In Final Cut Pro 10.1 or later, you organize your work in libraries. A library can contain multiple events and projects in the same location. The first time you open Final Cut Pro, it creates a library file in the Movies folder. When you create a new project or event, it’s automatically included in the active library. The library tracks all your media files, your editing decisions, and the associated metadata.
You can have multiple libraries open at the same time, and you can easily copy events and projects between libraries. This makes it simple and quick to move media, metadata, and creative work to another system for mobile work, work with multiple editors, or archiving. You can open and close libraries as needed.
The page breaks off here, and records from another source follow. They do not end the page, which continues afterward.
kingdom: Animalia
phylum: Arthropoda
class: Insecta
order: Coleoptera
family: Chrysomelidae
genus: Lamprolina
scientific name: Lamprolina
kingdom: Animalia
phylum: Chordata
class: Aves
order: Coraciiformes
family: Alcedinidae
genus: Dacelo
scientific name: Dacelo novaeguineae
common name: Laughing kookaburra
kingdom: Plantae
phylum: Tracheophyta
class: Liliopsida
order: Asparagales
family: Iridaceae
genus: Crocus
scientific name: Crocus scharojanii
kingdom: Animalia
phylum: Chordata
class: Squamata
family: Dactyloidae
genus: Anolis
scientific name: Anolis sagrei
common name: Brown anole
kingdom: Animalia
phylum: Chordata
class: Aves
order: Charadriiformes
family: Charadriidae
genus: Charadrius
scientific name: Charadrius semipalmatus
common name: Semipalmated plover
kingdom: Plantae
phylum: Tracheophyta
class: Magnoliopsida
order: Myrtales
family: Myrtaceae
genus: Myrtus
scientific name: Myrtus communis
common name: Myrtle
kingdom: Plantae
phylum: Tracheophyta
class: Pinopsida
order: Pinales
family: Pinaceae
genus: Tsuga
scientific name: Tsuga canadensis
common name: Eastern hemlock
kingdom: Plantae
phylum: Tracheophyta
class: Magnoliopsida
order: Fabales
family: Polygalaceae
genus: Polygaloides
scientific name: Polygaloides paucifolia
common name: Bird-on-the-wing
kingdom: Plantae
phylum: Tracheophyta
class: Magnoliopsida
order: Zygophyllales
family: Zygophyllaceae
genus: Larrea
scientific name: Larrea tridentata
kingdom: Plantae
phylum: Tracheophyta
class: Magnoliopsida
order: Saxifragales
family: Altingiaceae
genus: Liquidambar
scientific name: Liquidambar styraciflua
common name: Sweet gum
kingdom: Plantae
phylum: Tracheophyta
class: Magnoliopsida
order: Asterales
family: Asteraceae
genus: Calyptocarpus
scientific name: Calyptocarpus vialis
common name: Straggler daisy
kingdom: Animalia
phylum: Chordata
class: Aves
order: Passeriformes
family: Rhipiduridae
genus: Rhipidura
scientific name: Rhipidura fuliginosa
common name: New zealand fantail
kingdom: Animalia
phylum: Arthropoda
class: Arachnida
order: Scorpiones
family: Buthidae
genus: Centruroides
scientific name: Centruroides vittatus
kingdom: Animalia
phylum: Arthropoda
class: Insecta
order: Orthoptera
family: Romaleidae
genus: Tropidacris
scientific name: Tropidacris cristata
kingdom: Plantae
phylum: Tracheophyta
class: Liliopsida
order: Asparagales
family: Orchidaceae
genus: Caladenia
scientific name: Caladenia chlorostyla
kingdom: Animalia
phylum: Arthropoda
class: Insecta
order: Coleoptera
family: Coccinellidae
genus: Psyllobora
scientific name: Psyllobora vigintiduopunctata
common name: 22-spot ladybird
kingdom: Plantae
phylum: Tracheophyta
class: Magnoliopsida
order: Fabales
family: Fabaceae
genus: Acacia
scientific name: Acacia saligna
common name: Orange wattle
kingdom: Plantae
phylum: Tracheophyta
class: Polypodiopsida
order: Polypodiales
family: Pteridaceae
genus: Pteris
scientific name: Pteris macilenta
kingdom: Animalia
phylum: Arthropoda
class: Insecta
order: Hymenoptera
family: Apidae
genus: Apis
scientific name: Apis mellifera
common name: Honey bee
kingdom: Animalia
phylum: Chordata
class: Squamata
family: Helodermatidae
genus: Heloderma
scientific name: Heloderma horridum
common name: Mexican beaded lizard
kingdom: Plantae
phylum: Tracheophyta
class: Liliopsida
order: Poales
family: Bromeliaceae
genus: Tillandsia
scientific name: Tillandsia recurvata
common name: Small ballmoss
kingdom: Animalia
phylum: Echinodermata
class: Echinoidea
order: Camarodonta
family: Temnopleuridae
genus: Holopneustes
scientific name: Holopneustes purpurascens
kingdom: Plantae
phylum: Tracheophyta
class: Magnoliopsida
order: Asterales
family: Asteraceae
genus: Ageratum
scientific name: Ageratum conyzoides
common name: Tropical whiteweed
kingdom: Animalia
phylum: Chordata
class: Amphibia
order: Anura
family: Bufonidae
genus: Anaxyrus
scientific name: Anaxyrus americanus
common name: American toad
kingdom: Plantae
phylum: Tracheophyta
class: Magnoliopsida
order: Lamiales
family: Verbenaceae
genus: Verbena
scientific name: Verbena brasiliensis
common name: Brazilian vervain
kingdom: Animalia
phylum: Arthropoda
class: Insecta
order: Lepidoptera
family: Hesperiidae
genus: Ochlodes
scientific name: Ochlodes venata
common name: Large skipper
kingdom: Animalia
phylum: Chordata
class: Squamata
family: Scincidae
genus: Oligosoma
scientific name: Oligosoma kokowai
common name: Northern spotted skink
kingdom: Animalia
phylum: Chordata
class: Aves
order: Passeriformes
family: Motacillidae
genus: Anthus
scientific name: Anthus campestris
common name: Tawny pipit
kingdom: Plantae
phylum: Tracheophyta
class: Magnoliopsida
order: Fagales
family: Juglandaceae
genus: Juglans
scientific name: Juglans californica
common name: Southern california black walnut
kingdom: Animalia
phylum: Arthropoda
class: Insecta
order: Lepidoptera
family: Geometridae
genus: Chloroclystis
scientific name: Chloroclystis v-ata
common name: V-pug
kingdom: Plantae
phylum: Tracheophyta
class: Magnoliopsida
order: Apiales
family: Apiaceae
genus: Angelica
The following concepts are important to understand when you work with libraries.
Managed and external media
Media that you import into a specific library is stored inside the library and is referred to as managed media. Media can also be imported or copied to any location on a connected storage device and linked to the library as external media. Multiple users can access this external media instantly on shared storage.
Managed media can be made external at any time if you want to share access, and external media can be collected as managed media inside the library for easy transport or archiving. See Consolidate projects and libraries in Final Cut Pro.
Generated media
Render files, optimized files, proxy files, and analysis files are all considered generated media because the system creates them in the background after the original media has been imported. You can store generated media inside your Final Cut Pro library or in an external location you define. For example, to organize media in a large facility more efficiently, you can put generated media on a SAN or on a storage device outside the library. See Set storage locations in Final Cut Pro.
To reduce a library’s size, and to move, copy, or archive a library more quickly, you can delete all the generated media (proxy, optimized, or render files) in one step. See Create optimized and proxy files in Final Cut Pro and Manage render files in Final Cut Pro.
Note: By default, copying a project between libraries does not copy the associated proxy, optimized, or render files because these files can be quickly regenerated. However, you can choose to include proxy or optimized media when you copy a project to another library.